YOUR GOAL: Can you write out the records word for word, from their start through the line containing "0: (280, 1005)", and leave the pictures out of your answer?

+++ MATERIAL FOR THIS TASK +++

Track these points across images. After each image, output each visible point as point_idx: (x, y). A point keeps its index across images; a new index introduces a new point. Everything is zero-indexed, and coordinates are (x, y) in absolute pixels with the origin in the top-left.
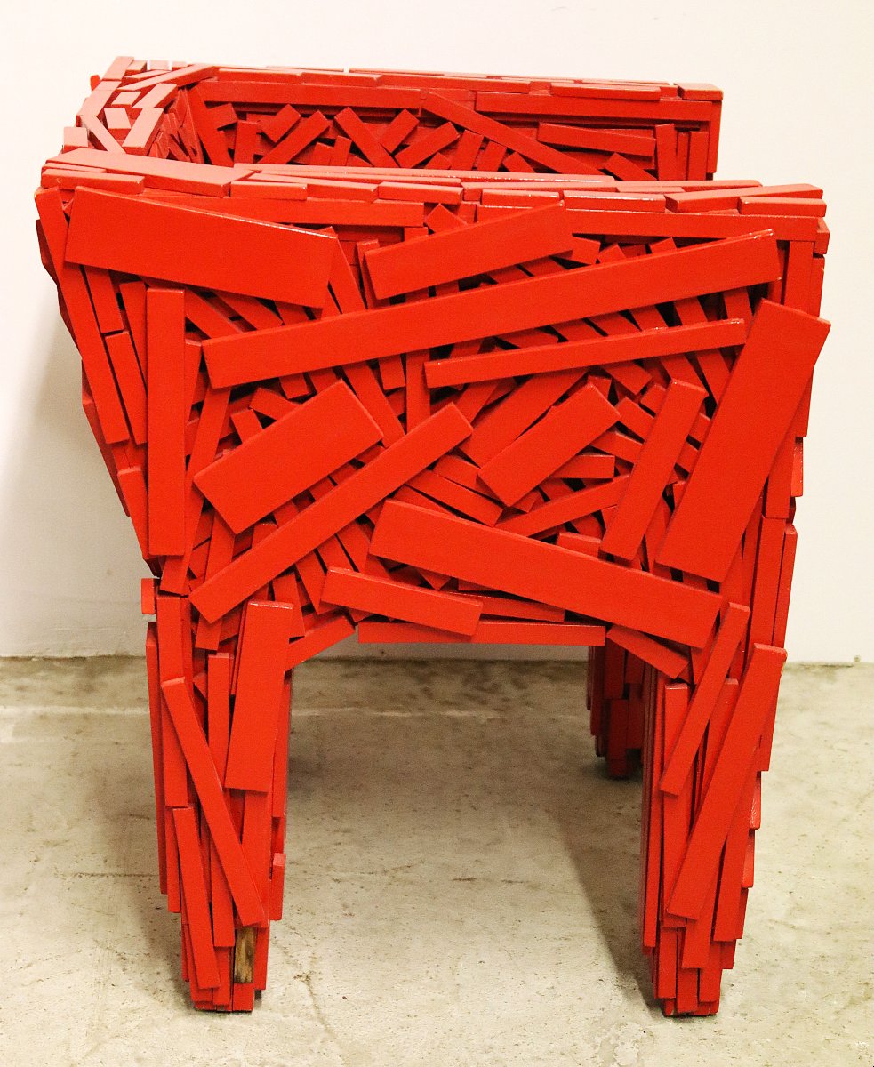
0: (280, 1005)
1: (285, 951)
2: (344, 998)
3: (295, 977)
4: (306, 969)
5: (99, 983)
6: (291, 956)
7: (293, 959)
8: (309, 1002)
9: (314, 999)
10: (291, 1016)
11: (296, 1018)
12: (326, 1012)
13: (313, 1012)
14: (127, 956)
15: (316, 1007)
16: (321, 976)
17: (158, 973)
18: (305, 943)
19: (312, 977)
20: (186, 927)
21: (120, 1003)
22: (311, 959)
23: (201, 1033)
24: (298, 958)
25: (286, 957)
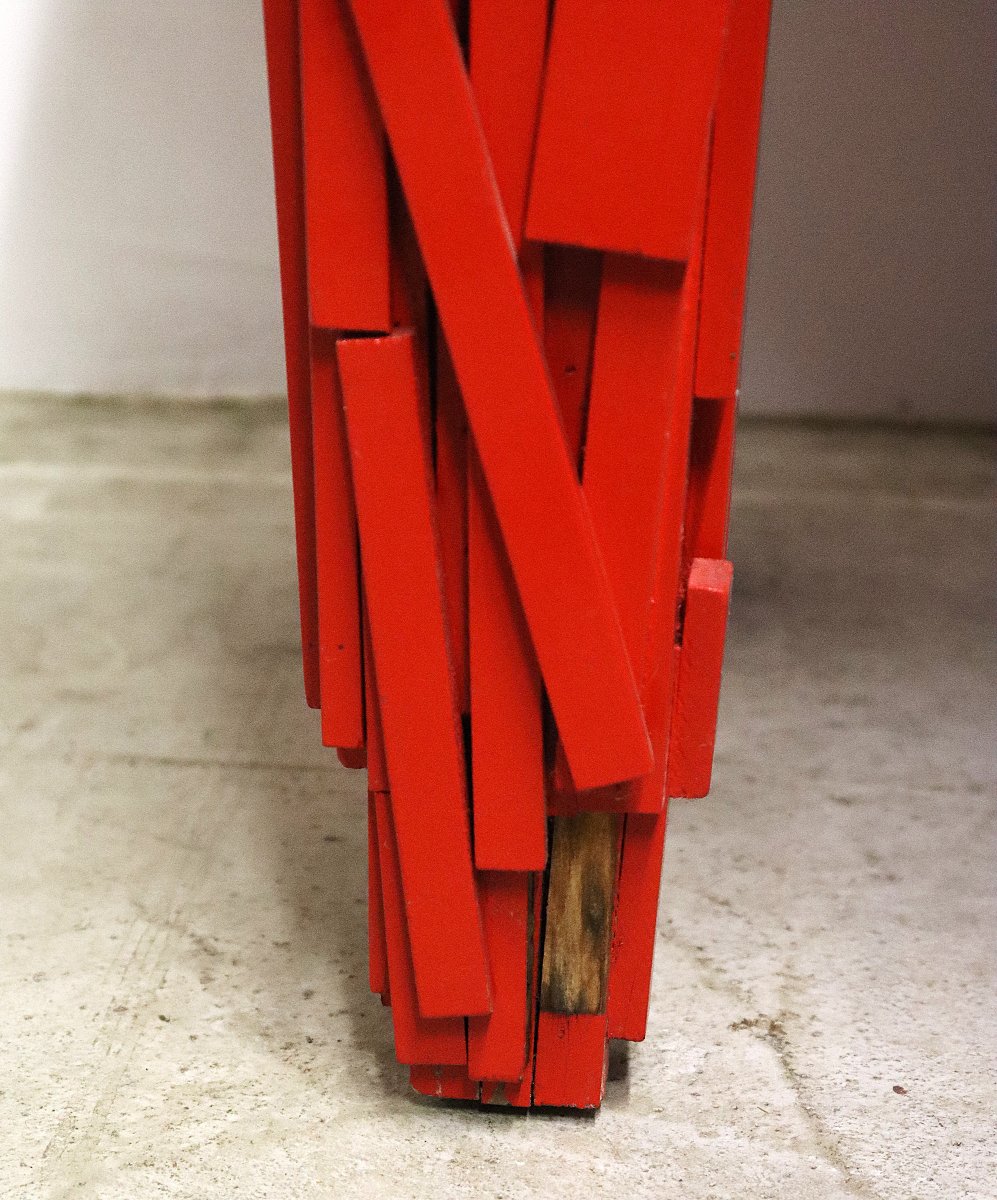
0: (689, 1100)
1: (700, 955)
2: (898, 1089)
3: (735, 1026)
4: (769, 1005)
5: (122, 1010)
6: (719, 970)
7: (726, 977)
8: (784, 1096)
9: (797, 1087)
10: (726, 1136)
11: (744, 1141)
12: (844, 1128)
13: (800, 1127)
14: (220, 946)
15: (809, 1113)
16: (817, 1026)
17: (308, 995)
18: (761, 940)
19: (789, 1026)
20: (381, 798)
21: (175, 1067)
22: (781, 981)
23: (427, 1169)
24: (740, 974)
25: (705, 973)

+++

EXERCISE OUTPUT:
Track these points across images. After each image, output each visible point as point_idx: (x, y). A point keeps its index across images; a new index introduces a new point. Everything is zero-indexed, and coordinates are (x, y) in absolute pixels with the origin in the top-left.
0: (280, 1005)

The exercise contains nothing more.